MIKADO: a multicentre, open-label pilot study to evaluate the antiretroviral activity and safety of saquinavir with stavudine and zalcitabine

Background  Since eradication of HIV is unlikely, long-term management of the disease necessitates careful evaluation of the combinations of currently available drugs to determine the most potent and useful rational sequencing of regimens. Objective  To determine the antiretroviral efficacy and tolerability of saquinavir soft gelatin capsule (SQV-SGC) plus zalcitabine (ddC) and stavudine (d4T), as first-line treatment in HIV-infected patients. Design  Multicentre, open-label, non-comparative study. Patients and methods  Thirty-five asymptomatic, HIV-infected adults with no prior antiretroviral treatment, a CD4 count ≥ 250 cells/μL and baseline ≥ 5000 HIV RNA copies/mL were included in the study. Patients received SQV-SGC 1200 mg three times a day (tid), ddC 0.75 mg tid and d4T 30 or 40 mg twice a day (bid) for 24 weeks.
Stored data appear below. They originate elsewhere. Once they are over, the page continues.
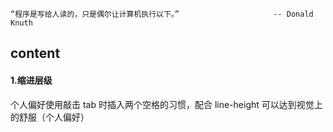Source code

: `
  “程序是写给人读的，只是偶尔让计算机执行以下。”                     -- Donald Knuth
`

## content

#### 1.缩进层级
  个人偏好使用敲击 tab 时插入两个空格的习惯，配合 line-height 可以达到视觉上的舒服（个人偏好）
Plasma HIV RNA, CD4 and CD8 cell counts, HIV reverse transcriptase and protease resistance genotypes, SQV plasma concentration and tolerability were evaluated. Results  At baseline, median HIV RNA (interquartile range) was 4.99 (4.81–5.48) log10 copies/mL, and median CD4 count was 370 (318–504) cells/μL (n = 35). At week 24, the median decrease in HIV RNA was 3.05 (2.19–3.68) log10 copies/mL. A viral load below the level of quantification (200 copies/mL and 20 copies/mL) was achieved in 63% and 34% of patients, respectively (intent-to-treat analysis). The only mutations detected were L90M substitutions in two patients. At week 24, the median CD4 count increased (P < 0.0001), and CD8 cell counts decreased (P < 0.0001), relative to baseline. In total, there were five cases of peripheral neuropathy (14%). Mean triglyceride and cholesterol levels remained within normal ranges. Conclusions  Triple therapy with SQV-SGC plus ddC and d4T is a reasonably well tolerated regimen that markedly and rapidly reduces viral load with immunological improvement. This combination is an effective additional therapeutic option, with an efficacy that compares favourably to other triple regimens used in HIV treatment.